Challenge: Are you asking God to join you in a fight for an outcome He’s not fighting for, or are you joining Him in His battle for you to experience the outcome He’s already won?

 The following are some examples of battles we can find ourselves trying to get God to join us in.

  • Launching a business that He didn’t call you to be involved with. We’ve all seen this.  The vision to start a business wasn’t from the Lord, but rather from greed, selfishness, the refusal to be under authority, or some other motive that God had nothing to do with, and as such, your fight to make the business work is a business God had nothing to do with either.
  • Fixing somebody He hasn’t called you to fix. It's not that God may not be trying to do something in their life, but if He’s not calling you to do it with Him then you are actually fighting against Him by insisting you need to do something He hasn’t told you to do!  You’re trying to fix them instead of trusting God!
  • Trying to make a relationship work that’s not meant for you. There are 8 billion people in the world and not everybody is meant to be to you, what you may want them to be to you.
  • Trying to serve or minister in a way you’re not called to do.

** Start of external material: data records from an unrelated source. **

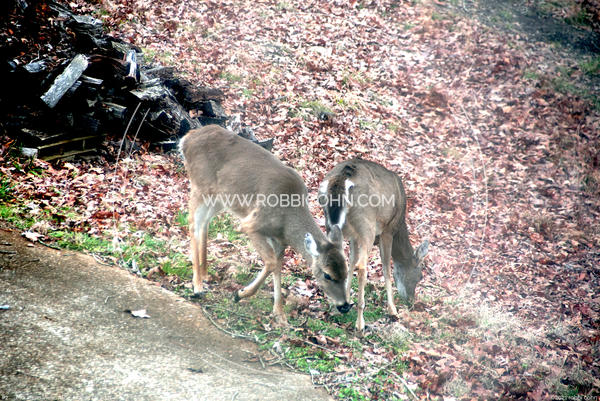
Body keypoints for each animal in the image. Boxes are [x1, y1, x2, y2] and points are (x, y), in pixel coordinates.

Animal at [179, 125, 352, 325]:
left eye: (346, 273)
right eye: (327, 275)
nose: (345, 306)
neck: (287, 220)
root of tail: (187, 139)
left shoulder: (280, 240)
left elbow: (277, 267)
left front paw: (280, 314)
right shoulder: (252, 224)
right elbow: (270, 263)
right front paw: (240, 294)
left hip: (219, 198)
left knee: (205, 222)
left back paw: (205, 273)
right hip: (200, 185)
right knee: (193, 223)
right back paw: (197, 286)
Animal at [319, 159, 429, 331]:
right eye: (420, 276)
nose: (410, 302)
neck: (400, 224)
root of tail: (343, 177)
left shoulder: (353, 236)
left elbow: (350, 263)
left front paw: (345, 300)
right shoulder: (387, 231)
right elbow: (386, 269)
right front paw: (393, 310)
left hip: (331, 223)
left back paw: (333, 307)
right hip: (367, 225)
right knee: (362, 267)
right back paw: (360, 324)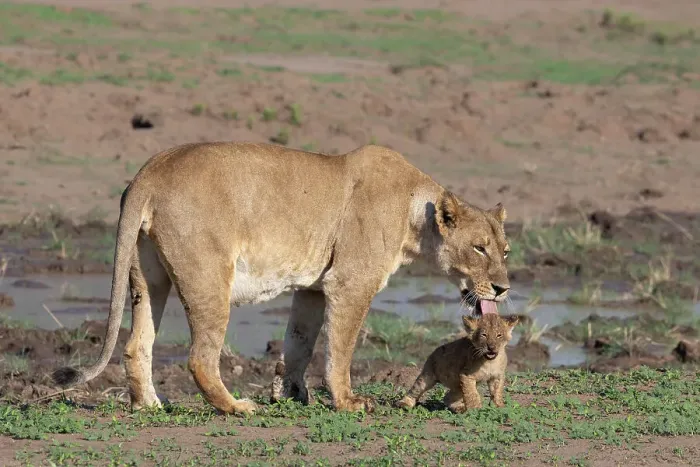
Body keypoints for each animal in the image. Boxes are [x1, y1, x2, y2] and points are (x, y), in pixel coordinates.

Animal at [51, 142, 511, 415]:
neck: (417, 215)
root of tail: (151, 169)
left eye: (504, 251)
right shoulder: (350, 284)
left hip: (148, 278)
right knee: (200, 357)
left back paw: (149, 405)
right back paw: (236, 408)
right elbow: (339, 350)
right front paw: (346, 402)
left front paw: (290, 393)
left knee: (136, 345)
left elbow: (300, 343)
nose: (503, 288)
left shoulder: (312, 288)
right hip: (209, 278)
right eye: (479, 248)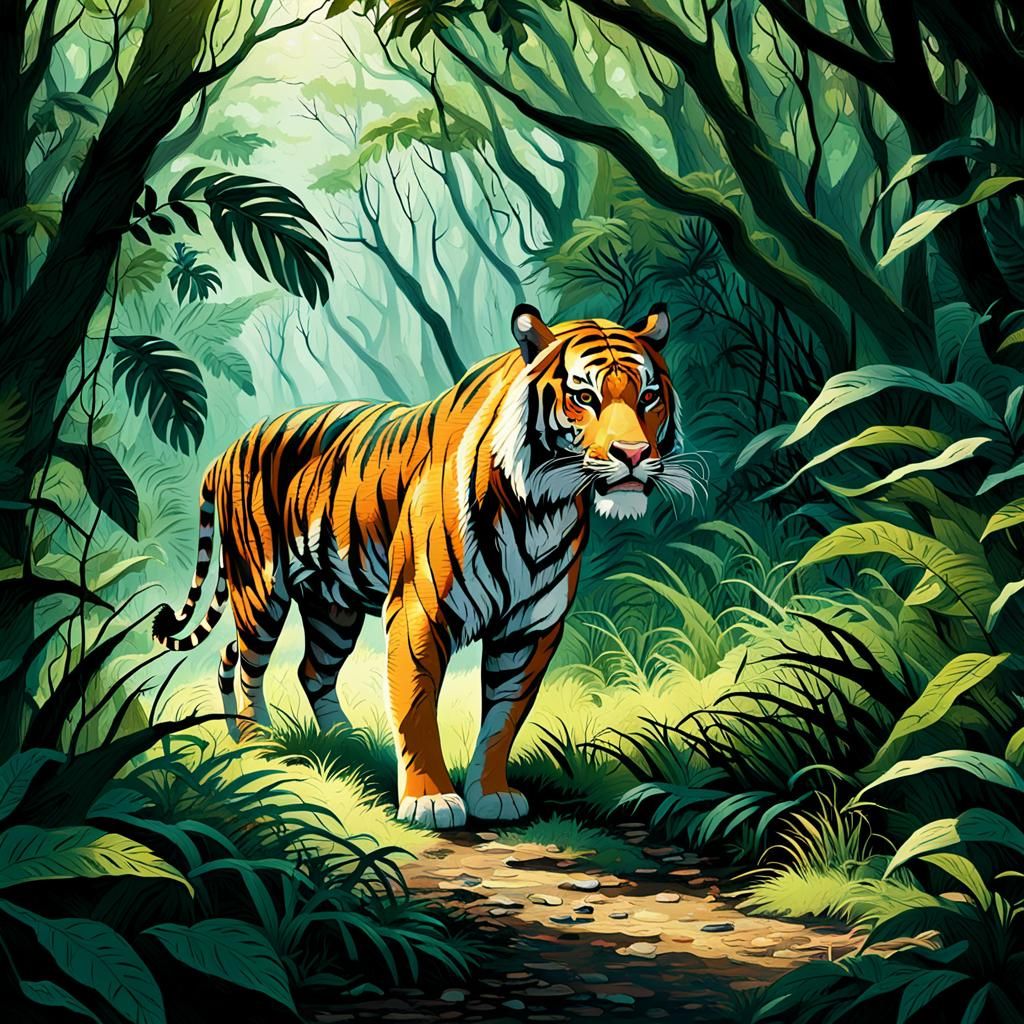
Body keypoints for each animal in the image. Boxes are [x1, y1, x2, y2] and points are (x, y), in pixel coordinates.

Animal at [153, 303, 695, 828]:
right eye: (584, 396)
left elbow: (503, 718)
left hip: (333, 608)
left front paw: (491, 794)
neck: (542, 507)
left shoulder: (530, 630)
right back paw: (257, 742)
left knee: (307, 669)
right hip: (261, 590)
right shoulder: (419, 613)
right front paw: (430, 801)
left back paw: (341, 740)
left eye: (649, 396)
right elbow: (415, 706)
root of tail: (225, 450)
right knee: (244, 661)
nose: (633, 454)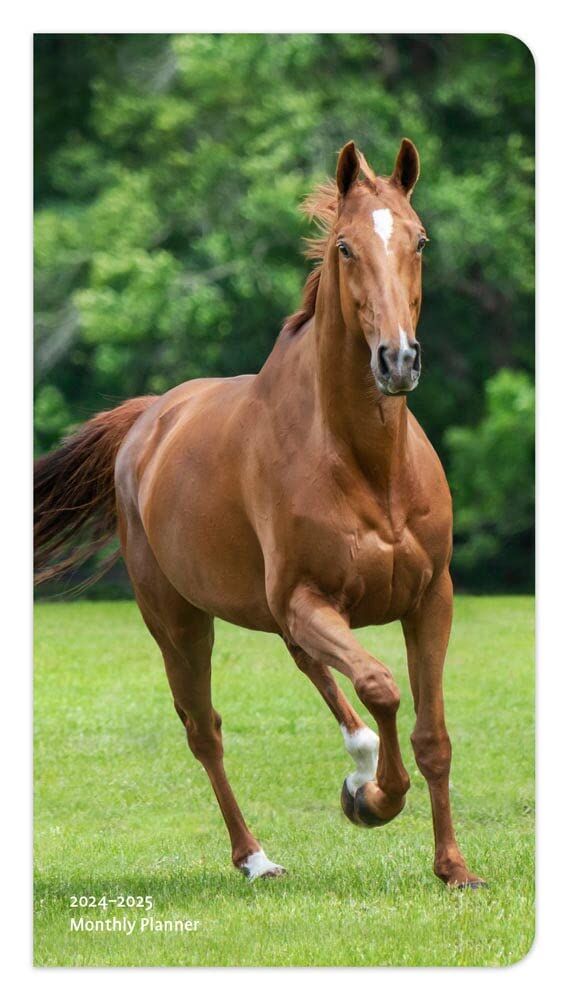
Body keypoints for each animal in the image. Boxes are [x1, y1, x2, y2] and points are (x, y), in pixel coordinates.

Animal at [34, 139, 485, 888]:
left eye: (419, 240)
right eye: (344, 247)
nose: (397, 360)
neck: (366, 464)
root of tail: (148, 419)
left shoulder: (430, 599)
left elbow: (432, 735)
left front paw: (452, 868)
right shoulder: (307, 600)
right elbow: (379, 685)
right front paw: (374, 800)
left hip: (277, 614)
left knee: (311, 674)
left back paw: (353, 770)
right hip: (181, 622)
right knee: (205, 729)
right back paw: (256, 856)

    Ultimately, the battle the Lord is fighting for you is the battle to lose your life so that you can receive His; that is to trust Him with your life so much that you totally surrender it to HIM and as such get His.  It's why Matthew wrote this,

    24 Then Jesus told his disciples, "If anyone would come after me, let him deny himself and take up his cross and follow me. 25 For whoever would save his life will lose it, but whoever loses his life for my sake will find it. (Matthew 16:24-25)


    It's why Paul wrote,


    1 I appeal to you therefore, brothers, by the mercies of God, to present your bodies as a living sacrifice, holy and acceptable to God, which is your spiritual worship. (Romans 12:1)

    The point is that the battle God is fighting in our lives is for us to live our lives worshiping HIM! It's why John Piper began the very first chapter in his now-famous book on Biblical missions with these words,


    “Missions is not the ultimate goal of the church.  Worship is.  Missions exists because worship doesn’t.  Worship is ultimate, not missions, because God is ultimate, not man.”22Piper, J. (1993). Let the Nations Be Glad! The Supremacy of God in Missions (p. 11). Grand Rapids, Michigan: Baker Books.


    The point he was making is the goal of the church is not missions, but rather worship.  Missions are therefore a necessity because most of the world doesn’t worship God!

    God fights our battles to accomplish His will, not ours.  God fights our battles to bring us into the full experience of His life and that is only realized as we live our lives in true obedience and worship of Him.  Therefore, what God is doing is fighting for us to truly worship Him; to truly live our lives bowed down before Him, and to find our total identity and self in Him!

    So, the battles we launch into this life need to be the ones He’s calling us into for His purpose, otherwise we are launching into battles for us to win life from others who have no more of it than we do, instead of fighting with Him in His battle for us to have His life!

    Are you asking God to be on your side or joining Him on His? Are you asking God to fight your battles or surrendering your battles to join Him in His?  Are you responding to God with obedience and worship, or just obeying God to try and get Him to bless your effort to glorify yourself?




Discussion Questions

  • What are the two symbols of the obedience of the Israelites in Joshua 5?
  • Why was the renewal of these symbols important as Israel entered the Promised Land?
  • What are some symbols of obedience in your life that help to train you for obedience in harder areas of life?
  • How did Joshua worship in Joshua 5?
  • Why did Joshua find it necessary to worship?
  • How do you know when you are worshipping in your own life?